The Highland was a plantation owned and run by the fifth president of the United States, James Monroe. It was built and maintained by African Americans enslaved in the plantation at a time when slavery was a thriving institution.
Now the descendants of these enslaved Africans are coming out to tell their stories in collaboration with the managers of plantation as it comes to terms with its links to slavery.
Monroe, one of America’s founding fathers, became a slave owner at just 16 after his father bequeathed him a number of enslaved Africans including a boy named Ralph. His wife had also inherited property including ‘several slaves’ from her father. It is reported that through his lifetime, he had owned about as 250 enslaved persons and did not free any of them.

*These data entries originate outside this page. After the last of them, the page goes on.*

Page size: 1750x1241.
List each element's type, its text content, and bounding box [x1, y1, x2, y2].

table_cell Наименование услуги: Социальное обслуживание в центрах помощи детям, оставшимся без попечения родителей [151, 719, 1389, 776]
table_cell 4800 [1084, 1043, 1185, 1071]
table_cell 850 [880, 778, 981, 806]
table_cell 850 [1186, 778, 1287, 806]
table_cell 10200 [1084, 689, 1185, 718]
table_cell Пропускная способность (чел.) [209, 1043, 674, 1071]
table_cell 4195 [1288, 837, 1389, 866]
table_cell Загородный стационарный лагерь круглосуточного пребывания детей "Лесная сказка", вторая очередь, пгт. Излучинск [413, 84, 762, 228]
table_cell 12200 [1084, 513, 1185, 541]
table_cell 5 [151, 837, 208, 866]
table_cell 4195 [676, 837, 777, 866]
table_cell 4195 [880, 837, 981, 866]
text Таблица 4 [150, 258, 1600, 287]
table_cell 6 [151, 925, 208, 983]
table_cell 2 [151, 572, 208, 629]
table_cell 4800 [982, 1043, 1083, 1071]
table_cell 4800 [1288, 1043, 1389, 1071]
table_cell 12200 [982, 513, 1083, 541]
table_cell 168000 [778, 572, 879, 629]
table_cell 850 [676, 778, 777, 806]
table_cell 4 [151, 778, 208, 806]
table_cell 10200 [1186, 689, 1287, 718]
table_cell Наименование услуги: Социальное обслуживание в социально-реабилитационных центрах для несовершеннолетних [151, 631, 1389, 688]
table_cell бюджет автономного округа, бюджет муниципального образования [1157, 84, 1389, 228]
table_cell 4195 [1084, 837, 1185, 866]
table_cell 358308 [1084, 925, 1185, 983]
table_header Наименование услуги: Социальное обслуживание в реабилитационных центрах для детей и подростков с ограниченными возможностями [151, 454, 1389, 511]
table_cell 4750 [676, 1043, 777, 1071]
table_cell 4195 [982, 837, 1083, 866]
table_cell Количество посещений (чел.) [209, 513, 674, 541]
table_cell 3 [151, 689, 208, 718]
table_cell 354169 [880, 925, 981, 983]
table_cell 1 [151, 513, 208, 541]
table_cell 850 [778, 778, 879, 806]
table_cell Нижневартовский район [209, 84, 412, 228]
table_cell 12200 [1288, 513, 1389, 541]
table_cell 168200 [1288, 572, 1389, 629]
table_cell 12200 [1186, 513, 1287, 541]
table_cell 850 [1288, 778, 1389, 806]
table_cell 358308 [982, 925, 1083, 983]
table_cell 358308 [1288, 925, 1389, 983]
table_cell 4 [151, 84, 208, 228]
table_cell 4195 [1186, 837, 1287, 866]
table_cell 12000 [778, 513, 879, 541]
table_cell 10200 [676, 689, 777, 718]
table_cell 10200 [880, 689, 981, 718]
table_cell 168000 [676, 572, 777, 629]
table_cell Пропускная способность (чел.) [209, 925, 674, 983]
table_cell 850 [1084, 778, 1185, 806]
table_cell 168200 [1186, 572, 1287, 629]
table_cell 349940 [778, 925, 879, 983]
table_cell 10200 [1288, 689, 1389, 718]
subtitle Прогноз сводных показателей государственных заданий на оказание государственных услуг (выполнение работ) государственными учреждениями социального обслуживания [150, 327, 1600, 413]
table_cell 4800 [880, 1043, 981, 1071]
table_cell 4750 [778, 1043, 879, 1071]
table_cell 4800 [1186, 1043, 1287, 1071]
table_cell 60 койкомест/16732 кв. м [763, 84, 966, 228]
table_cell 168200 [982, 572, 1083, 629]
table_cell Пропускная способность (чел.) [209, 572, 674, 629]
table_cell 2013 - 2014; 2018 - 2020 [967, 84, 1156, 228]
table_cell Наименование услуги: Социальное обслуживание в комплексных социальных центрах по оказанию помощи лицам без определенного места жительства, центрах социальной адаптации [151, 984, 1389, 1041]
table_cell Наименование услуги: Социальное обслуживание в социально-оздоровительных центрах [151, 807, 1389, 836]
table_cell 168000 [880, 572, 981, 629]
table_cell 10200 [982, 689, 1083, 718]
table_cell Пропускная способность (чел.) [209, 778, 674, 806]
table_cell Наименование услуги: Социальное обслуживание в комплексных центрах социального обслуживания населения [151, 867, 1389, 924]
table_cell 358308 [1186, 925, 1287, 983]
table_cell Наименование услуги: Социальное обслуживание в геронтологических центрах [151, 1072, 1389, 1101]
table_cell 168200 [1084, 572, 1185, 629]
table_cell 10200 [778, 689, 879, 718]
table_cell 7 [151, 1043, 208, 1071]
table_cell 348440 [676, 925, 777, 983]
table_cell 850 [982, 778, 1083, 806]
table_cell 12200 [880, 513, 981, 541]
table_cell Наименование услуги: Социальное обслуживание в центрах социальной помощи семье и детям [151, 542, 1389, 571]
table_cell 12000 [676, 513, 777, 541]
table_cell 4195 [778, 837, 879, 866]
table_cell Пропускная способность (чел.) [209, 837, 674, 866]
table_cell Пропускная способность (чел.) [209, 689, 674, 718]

This is despite the fact that he stated in 1829 that slavery is “one of the evils still remaining, incident to our Colonial system.” As a slave owner, he also said that abolition should be gradual to avoid disrupting social order and the economy. Monroe was also an advocate for the relocation of freed African Americans to either the Caribbean and Africa.
During his tenure as governor, Monroe quelled one of Virginia’s slave insurrections. Ten years later, it would be found out that he was one of the largest slave owners at the time with 49 enslaved people on his plantation who run it as Monroe was deep into the politics of the time.
In 1826, an enslaved black couple fled from the plantation, prompting Monroe to place an ad in the newspaper offering a reward for their return. The two were running away from the terrible situation in the farmland. Monroe also sold a number of his slaves when he sold part of the plantation in 1828.
George Monroe, Jr. is one of the descendants of the enslaved people at the Highland Plantation. He shares his last name with the former president as do many other slaves who kept the name after emancipation.
“I used to always say, ‘You know what Dad, that’s pretty cool, that’s our last name,'” said Monroe, Jr, who also noted that part of history was usually kept under wraps.
Now, 225 years later, Monroe, Jr. is working with the plantation’s Executive Director Sara Bon-Harper to link up with at least a dozen descendants in the immediate area and across Virginia.
“The theme of having one’s eyes opened to reality that one was completely ignorant of, I think, goes through race relations in Virginia. And my response is to be completely open to learning the things that I have not known and Highland is really, really, excited to have these contacts now and having the willing collaboration of the descendant communities is tremendous,” said Bon-Harper to the NPR.
A group of the descendants have now taken a trip to the Highland and have seen some historic items and structures that were inhabited or seen by the ancestors, including a 300 year old oak tree.
Part of the changes in this outlook of the plantation is the restructuring of language for example instead of saying Monroe built the house, they ought mention the contribution of the enslaved black people who put the building up.
It also involves creating a guide to tell an accurate story of the plantation and its links to slavery to give a fuller picture of the institution and its continuing legacy.